The combined URT and a-tDCS intervention demonstrated synergistic effects, producing statistically significant improvements in proprioceptive acuity and balance parameters among older adults. This integrated intervention offers a promising approach to fall prevention and highlights the importance of targeting both central and peripheral mechanisms in rehabilitation strategies.
本研究探讨不稳定阻力训练(URT)与高清经颅直流电刺激(tDCS)联合应用对社区居住老年人本体感觉、平衡能力和跌倒风险的综合影响,旨在同时针对中枢神经驱动和外周神经肌肉适应性。
招募90名老年人(平均年龄66.2±3.3岁),随机分为五组:(1)URT+a-tDCS组,(2)URT+s-tDCS组,(3)URT组,(4)稳定阻力训练(SRT)组和(5)健康教育对照组(HALE)。所有参与者均接受为期8周的干预(每周三次,每次30分钟)。URT+a-tDCS组的参与者在进行URT训练时同时接受2毫安的刺激,持续20分钟。在基线和干预后对踝关节本体感觉、平衡能力和跌倒风险进行评估。

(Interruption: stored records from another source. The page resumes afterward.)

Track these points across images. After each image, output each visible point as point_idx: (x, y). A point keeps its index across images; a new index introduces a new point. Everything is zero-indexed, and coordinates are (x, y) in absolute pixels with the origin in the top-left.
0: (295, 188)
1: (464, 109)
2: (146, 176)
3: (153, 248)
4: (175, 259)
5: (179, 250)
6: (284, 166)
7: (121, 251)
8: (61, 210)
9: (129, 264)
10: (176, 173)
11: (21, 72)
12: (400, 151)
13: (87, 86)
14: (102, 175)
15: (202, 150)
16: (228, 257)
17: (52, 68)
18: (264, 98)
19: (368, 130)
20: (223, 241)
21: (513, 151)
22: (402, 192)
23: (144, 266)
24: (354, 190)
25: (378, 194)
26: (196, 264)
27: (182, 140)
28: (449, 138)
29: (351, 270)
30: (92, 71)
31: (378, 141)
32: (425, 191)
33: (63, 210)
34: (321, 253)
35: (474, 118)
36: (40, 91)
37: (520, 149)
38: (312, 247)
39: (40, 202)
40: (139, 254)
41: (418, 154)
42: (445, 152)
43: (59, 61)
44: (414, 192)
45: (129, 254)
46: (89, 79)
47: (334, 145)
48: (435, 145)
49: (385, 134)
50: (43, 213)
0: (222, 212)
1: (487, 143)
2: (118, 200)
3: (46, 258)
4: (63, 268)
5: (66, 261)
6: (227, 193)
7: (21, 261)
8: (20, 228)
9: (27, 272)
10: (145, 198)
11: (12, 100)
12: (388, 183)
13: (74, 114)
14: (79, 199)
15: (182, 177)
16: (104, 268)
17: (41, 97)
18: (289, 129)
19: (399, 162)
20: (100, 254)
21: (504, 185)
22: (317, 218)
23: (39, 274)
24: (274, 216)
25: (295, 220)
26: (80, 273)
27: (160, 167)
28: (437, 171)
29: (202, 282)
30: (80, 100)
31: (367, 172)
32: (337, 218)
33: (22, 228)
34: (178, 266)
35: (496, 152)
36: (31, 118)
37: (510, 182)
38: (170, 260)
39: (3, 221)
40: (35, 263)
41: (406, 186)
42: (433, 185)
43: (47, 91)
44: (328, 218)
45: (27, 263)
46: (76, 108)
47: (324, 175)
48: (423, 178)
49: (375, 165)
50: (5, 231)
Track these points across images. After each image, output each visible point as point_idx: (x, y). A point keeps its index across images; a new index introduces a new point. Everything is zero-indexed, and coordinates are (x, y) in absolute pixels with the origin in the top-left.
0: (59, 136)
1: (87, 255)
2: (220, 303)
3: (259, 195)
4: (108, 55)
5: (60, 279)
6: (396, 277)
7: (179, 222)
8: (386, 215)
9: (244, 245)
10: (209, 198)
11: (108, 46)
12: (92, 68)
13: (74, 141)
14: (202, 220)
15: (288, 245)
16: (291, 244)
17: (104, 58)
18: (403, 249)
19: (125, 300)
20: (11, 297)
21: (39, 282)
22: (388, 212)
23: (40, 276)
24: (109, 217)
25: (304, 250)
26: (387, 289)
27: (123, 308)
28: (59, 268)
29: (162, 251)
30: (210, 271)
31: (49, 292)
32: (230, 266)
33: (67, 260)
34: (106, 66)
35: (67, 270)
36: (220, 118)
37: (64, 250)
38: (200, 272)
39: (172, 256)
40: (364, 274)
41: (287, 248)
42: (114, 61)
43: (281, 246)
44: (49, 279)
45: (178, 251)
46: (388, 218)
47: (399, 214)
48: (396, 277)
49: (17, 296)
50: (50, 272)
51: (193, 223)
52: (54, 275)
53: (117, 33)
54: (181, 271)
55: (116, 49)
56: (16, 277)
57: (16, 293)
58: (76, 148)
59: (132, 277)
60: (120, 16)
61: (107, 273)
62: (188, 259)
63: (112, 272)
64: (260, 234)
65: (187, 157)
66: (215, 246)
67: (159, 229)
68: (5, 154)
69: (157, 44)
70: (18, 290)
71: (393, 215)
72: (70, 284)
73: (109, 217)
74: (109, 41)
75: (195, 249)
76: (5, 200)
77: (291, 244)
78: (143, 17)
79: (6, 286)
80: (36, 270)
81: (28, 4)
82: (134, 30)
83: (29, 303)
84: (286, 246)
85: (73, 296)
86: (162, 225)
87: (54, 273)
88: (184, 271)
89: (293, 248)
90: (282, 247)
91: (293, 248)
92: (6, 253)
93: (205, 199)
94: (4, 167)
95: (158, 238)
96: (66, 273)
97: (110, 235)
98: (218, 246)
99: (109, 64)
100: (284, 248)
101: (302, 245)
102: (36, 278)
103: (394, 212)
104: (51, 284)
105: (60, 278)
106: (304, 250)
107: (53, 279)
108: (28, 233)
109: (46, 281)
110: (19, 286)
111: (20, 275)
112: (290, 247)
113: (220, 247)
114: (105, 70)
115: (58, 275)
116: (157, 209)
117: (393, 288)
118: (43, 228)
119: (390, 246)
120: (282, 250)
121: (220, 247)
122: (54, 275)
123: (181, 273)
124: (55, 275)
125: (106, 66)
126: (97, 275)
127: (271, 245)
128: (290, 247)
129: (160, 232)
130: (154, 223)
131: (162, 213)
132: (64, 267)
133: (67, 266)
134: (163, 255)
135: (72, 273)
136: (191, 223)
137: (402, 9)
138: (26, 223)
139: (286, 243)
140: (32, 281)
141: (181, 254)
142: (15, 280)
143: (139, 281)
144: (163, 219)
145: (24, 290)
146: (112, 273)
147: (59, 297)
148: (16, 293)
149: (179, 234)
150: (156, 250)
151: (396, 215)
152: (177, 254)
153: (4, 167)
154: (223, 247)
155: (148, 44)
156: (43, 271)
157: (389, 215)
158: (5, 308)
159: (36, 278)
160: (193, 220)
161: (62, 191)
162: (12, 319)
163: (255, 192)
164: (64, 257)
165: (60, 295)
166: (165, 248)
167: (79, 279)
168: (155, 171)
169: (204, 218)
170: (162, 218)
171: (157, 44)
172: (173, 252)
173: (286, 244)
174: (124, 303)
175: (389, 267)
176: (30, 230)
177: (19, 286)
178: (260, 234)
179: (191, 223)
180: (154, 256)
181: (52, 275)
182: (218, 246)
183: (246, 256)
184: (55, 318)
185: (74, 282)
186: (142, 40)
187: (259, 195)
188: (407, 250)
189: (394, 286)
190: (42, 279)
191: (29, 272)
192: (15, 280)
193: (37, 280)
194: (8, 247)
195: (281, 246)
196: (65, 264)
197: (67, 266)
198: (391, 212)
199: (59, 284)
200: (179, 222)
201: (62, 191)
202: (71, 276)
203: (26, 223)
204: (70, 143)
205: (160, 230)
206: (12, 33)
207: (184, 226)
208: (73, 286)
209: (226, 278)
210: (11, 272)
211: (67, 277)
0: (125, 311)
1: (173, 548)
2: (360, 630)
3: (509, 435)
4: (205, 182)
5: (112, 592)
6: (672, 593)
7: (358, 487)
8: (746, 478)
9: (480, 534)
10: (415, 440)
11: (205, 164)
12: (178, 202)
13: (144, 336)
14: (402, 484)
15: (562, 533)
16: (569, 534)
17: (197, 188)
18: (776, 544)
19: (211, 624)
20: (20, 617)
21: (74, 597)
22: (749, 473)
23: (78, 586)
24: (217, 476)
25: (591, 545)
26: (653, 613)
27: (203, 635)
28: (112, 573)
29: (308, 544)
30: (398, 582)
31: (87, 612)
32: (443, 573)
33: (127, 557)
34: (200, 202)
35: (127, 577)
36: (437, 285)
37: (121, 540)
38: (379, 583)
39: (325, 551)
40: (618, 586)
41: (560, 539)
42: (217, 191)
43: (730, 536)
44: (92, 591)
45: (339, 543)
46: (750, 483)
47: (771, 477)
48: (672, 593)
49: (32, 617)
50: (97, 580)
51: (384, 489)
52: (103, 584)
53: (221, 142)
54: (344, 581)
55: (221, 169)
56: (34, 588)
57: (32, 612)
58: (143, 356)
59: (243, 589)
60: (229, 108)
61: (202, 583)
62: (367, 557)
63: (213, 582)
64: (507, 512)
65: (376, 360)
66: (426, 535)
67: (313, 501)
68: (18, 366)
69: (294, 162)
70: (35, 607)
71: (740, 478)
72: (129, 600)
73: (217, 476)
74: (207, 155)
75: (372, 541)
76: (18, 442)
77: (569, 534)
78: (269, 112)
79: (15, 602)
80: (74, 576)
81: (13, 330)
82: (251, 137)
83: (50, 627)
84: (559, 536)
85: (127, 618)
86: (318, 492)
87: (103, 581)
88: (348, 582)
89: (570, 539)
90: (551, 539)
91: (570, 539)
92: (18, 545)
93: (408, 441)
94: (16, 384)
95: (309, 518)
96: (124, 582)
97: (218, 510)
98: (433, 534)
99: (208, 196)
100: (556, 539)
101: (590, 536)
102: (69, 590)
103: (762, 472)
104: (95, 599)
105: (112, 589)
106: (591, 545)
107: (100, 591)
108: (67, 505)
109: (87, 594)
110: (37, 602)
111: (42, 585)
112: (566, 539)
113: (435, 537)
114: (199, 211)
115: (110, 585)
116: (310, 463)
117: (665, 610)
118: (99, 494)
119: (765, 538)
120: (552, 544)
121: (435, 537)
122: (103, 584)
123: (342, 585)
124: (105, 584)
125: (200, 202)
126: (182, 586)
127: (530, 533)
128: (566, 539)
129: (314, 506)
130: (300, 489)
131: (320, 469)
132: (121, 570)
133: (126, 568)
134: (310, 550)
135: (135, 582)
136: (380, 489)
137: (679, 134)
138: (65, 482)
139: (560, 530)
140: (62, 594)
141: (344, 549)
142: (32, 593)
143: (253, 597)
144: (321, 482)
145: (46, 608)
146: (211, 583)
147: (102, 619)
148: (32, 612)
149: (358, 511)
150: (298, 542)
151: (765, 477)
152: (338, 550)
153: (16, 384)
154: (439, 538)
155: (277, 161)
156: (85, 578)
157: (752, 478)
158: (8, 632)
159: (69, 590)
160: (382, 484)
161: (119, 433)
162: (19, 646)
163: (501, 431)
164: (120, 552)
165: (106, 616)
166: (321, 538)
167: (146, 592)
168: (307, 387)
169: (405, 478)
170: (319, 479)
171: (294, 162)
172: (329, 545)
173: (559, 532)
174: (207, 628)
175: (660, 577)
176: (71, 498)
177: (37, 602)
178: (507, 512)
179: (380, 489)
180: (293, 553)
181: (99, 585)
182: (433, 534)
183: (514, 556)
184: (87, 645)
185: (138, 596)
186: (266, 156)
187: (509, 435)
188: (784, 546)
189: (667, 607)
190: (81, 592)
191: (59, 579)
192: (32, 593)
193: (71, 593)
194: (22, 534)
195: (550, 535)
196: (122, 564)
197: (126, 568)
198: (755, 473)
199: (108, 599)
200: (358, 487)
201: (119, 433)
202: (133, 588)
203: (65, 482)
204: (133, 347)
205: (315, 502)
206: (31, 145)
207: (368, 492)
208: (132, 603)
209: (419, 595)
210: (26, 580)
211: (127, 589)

与URT+s-tDCS组、URT组、SRT组和基线相比,8周的URT+a-tDCS显著改善了背屈和跖屈时的本体感觉(P<0.05)。URT+s-tDCS组和URT组在跖屈时的本体感觉比基线有所增强(P=0.033;P=0.021)。与其他三种训练方式和基线相比,URT+a-tDCS后在稳定和不稳定表面下的平衡测量(即COP位移、COP椭圆面积和摆动速度指数)有显著改善。与HALE组和基线相比,URT+a-tDCS后跌倒风险显著降低(P<0.05)。8周的URT干预后,摆动速度指数的变化与跖屈时本体感觉的变化呈正相关(R=0.378,P=0.015)。
URT与a-tDCS联合干预显示出协同效应,在老年人的本体感觉敏锐度和平衡参数方面产生了具有统计学意义的改善。这种综合干预为预防跌倒提供了一种有前景的方法,并突出了在康复策略中同时针对中枢和外周机制的重要性。